→ **YOUR OBJECTIVE**
Render the text of every entry below as a numbered list, with no blank lines between items.

→ **PROVIDED DATA**
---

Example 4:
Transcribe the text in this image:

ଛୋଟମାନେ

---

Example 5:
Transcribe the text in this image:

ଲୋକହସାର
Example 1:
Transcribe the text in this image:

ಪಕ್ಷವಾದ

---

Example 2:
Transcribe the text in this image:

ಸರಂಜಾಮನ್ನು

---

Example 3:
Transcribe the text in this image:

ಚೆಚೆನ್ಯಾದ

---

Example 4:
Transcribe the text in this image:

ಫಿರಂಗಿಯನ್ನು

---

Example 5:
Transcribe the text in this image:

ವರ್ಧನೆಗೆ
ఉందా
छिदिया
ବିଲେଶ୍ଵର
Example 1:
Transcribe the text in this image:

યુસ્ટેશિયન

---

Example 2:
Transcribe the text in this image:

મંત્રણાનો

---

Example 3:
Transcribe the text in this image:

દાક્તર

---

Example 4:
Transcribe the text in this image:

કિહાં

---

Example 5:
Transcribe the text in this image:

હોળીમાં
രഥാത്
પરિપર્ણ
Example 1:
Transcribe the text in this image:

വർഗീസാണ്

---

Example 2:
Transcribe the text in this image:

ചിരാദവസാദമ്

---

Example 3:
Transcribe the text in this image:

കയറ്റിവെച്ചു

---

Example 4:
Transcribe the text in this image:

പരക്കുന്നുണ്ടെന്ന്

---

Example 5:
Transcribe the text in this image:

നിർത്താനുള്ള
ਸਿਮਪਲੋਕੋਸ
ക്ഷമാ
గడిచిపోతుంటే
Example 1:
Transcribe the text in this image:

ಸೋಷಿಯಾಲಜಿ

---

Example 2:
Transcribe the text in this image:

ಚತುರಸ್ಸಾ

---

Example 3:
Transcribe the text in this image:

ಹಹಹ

→ **TASK OUTPUT**
1. ---
2. Example 4:
3. Transcribe the text in this image:
4. ଛୋଟମାନେ
5. ---
6. Example 5:
7. Transcribe the text in this image:
8. ଲୋକହସାର
9. Example 1:
10. Transcribe the text in this image:
11. ಪಕ್ಷವಾದ
12. ---
13. Example 2:
14. Transcribe the text in this image:
15. ಸರಂಜಾಮನ್ನು
16. ---
17. Example 3:
18. Transcribe the text in this image:
19. ಚೆಚೆನ್ಯಾದ
20. ---
21. Example 4:
22. Transcribe the text in this image:
23. ಫಿರಂಗಿಯನ್ನು
24. ---
25. Example 5:
26. Transcribe the text in this image:
27. ವರ್ಧನೆಗೆ
28. ఉందా
29. छिदिया
30. ବିଲେଶ୍ଵର
31. Example 1:
32. Transcribe the text in this image:
33. યુસ્ટેશિયન
34. ---
35. Example 2:
36. Transcribe the text in this image:
37. મંત્રણાનો
38. ---
39. Example 3:
40. Transcribe the text in this image:
41. દાક્તર
42. ---
43. Example 4:
44. Transcribe the text in this image:
45. કિહાં
46. ---
47. Example 5:
48. Transcribe the text in this image:
49. હોળીમાં
50. രഥാത്
51. પરિપર્ણ
52. Example 1:
53. Transcribe the text in this image:
54. വർഗീസാണ്
55. ---
56. Example 2:
57. Transcribe the text in this image:
58. ചിരാദവസാദമ്
59. ---
60. Example 3:
61. Transcribe the text in this image:
62. കയറ്റിവെച്ചു
63. ---
64. Example 4:
65. Transcribe the text in this image:
66. പരക്കുന്നുണ്ടെന്ന്
67. ---
68. Example 5:
69. Transcribe the text in this image:
70. നിർത്താനുള്ള
71. ਸਿਮਪਲੋਕੋਸ
72. ക്ഷമാ
73. గడిచిపోతుంటే
74. Example 1:
75. Transcribe the text in this image:
76. ಸೋಷಿಯಾಲಜಿ
77. ---
78. Example 2:
79. Transcribe the text in this image:
80. ಚತುರಸ್ಸಾ
81. ---
82. Example 3:
83. Transcribe the text in this image:
84. ಹಹಹ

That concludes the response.